(Structured page parsing data)
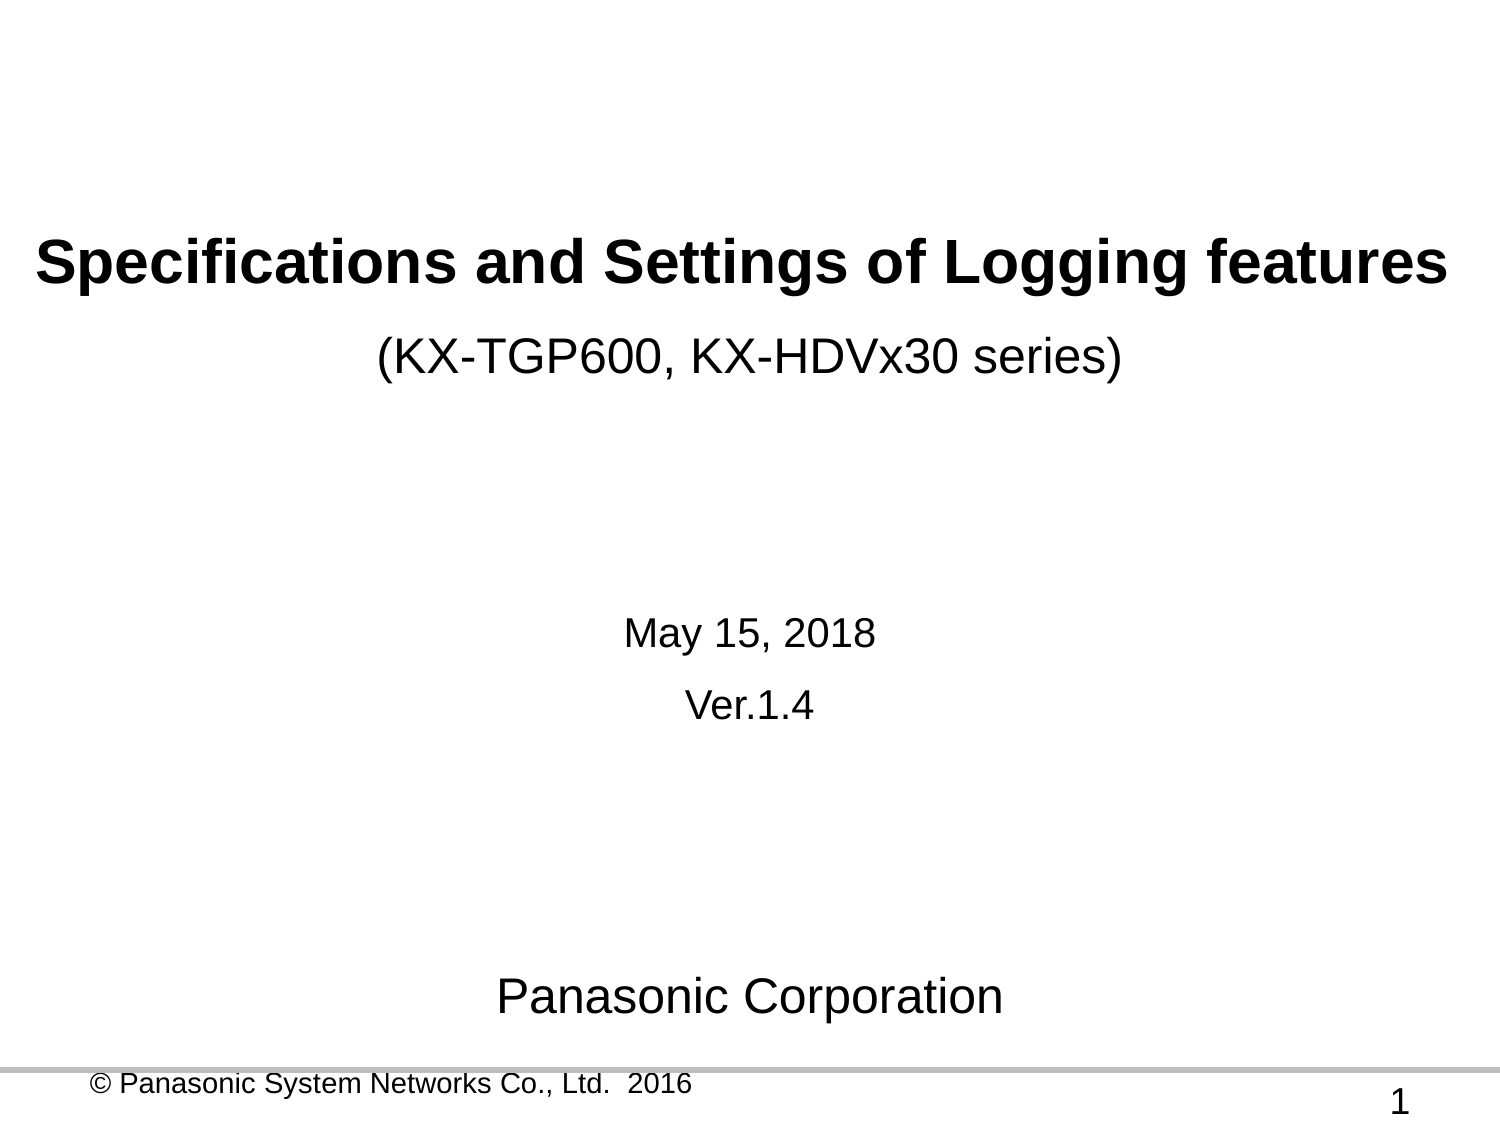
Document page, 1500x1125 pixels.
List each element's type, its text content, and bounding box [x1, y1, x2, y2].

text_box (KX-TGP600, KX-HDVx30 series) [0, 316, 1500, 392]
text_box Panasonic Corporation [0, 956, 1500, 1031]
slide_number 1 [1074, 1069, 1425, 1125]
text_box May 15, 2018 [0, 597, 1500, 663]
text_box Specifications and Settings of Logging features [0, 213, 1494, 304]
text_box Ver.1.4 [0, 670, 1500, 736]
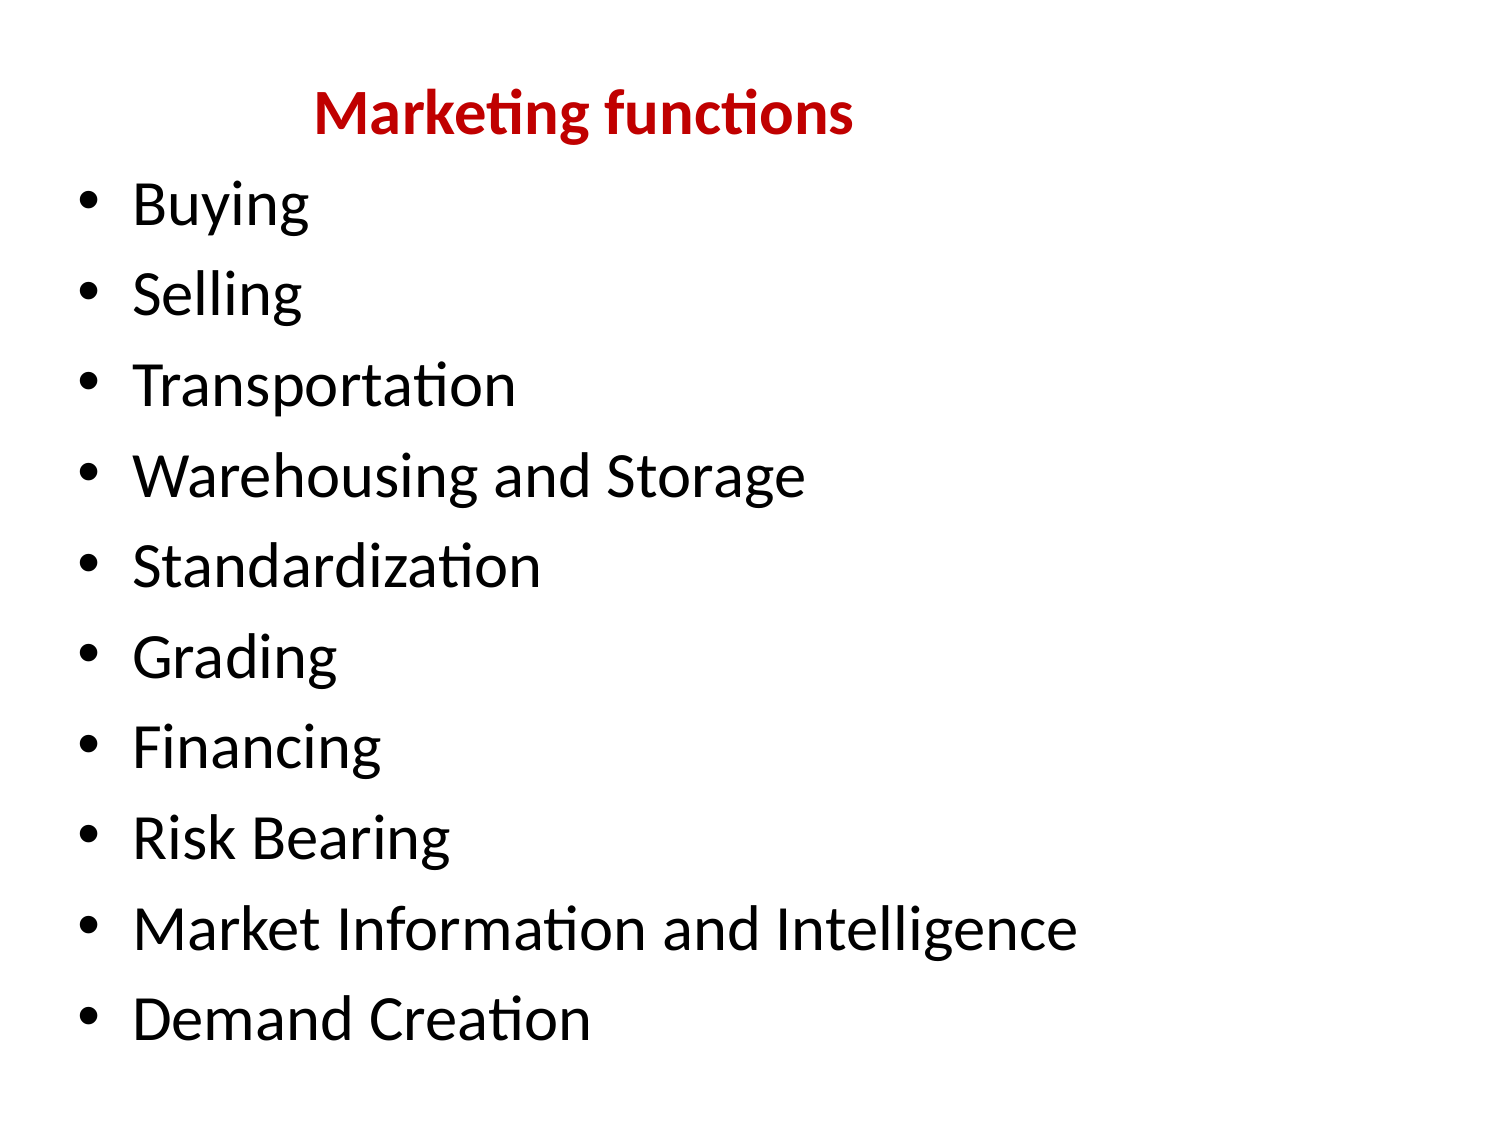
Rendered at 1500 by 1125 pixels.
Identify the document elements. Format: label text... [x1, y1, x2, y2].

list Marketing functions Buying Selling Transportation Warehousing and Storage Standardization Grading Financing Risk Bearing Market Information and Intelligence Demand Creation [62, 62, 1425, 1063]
==
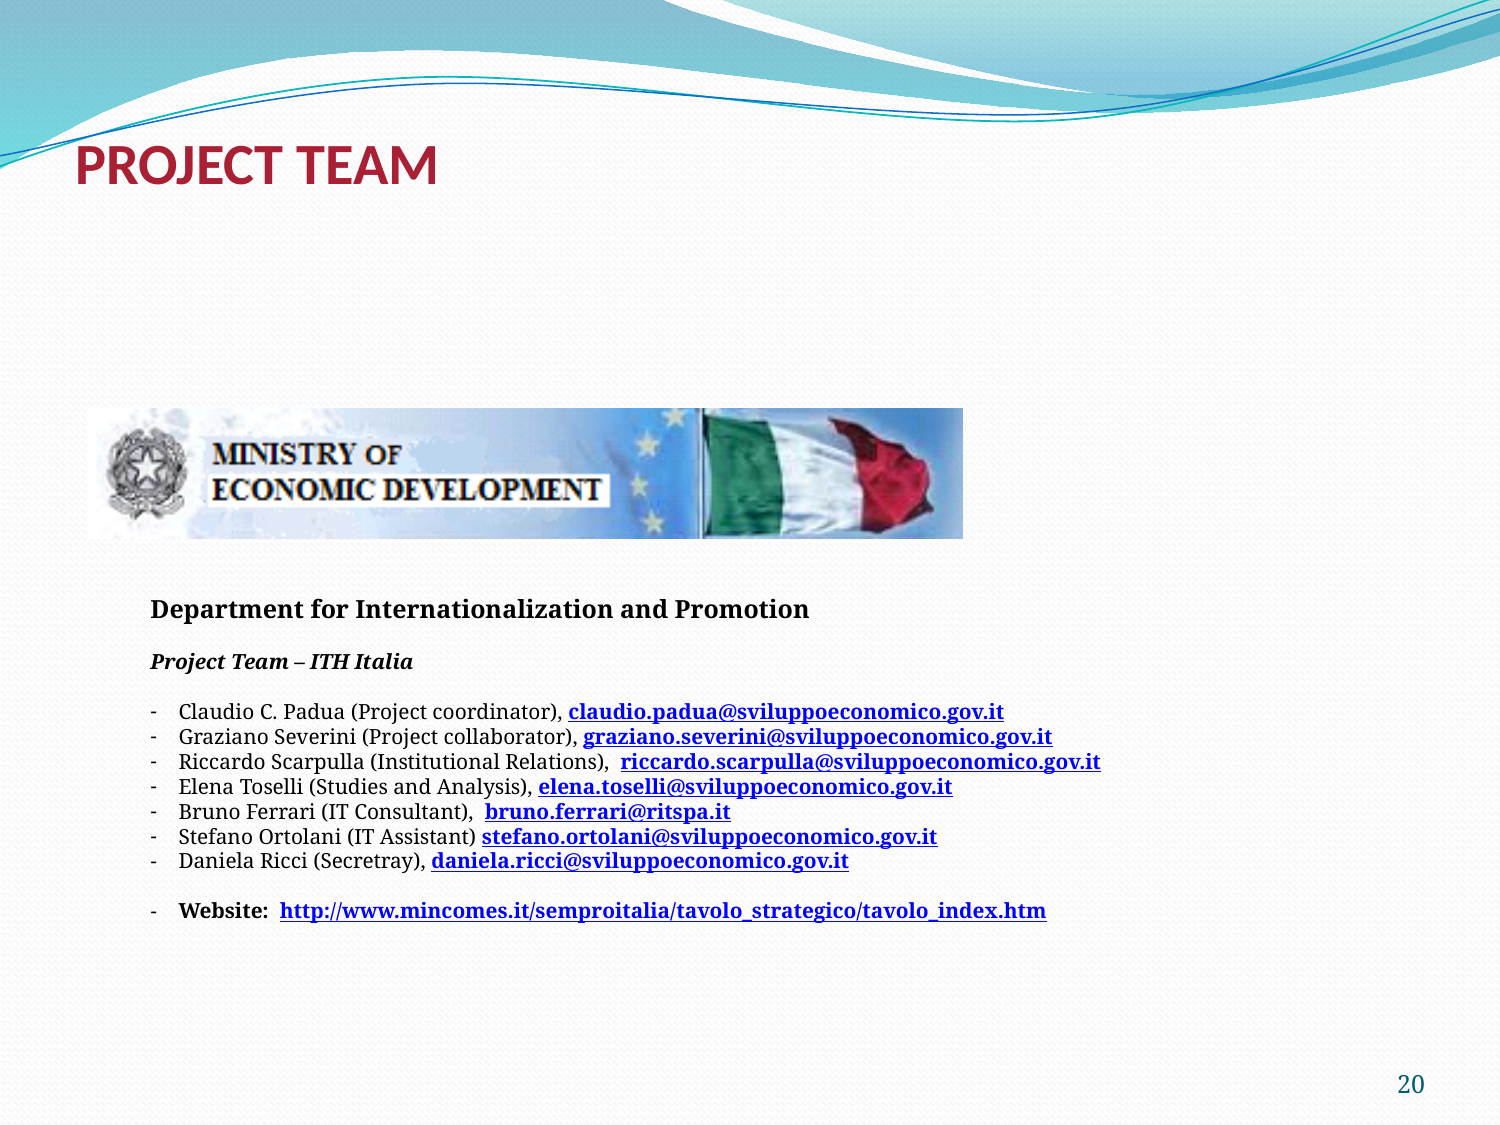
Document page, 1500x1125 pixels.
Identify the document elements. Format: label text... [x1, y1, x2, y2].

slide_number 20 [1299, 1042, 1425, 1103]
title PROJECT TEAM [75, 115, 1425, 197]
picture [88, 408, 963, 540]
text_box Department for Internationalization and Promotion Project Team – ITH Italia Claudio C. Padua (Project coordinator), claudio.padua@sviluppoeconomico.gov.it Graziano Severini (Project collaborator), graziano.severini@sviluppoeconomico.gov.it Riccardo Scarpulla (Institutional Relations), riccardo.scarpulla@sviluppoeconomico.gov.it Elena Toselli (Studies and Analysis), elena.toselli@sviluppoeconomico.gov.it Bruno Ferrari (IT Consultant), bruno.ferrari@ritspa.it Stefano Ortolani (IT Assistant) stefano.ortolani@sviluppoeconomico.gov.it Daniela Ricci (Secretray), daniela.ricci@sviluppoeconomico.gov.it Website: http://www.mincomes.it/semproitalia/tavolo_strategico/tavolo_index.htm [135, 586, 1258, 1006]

--- Work to be completed ---
Go back to the lines above and output, exactly as they stand, the ones from the line containing "List each element's" to the line containing "Rendered at 1500 by 1125 pixels.". Leave all pictures behind.

--- Finished task ---
List each element's type, its text content, and bounding box [x1, y1, x2, y2].

text_box (KX-TGP600, KX-HDVx30 series) [0, 316, 1500, 392]
text_box Panasonic Corporation [0, 956, 1500, 1031]
slide_number 1 [1074, 1069, 1425, 1125]
text_box May 15, 2018 [0, 597, 1500, 663]
text_box Specifications and Settings of Logging features [0, 213, 1494, 304]
text_box Ver.1.4 [0, 670, 1500, 736]
Rendered at 1500 by 1125 pixels.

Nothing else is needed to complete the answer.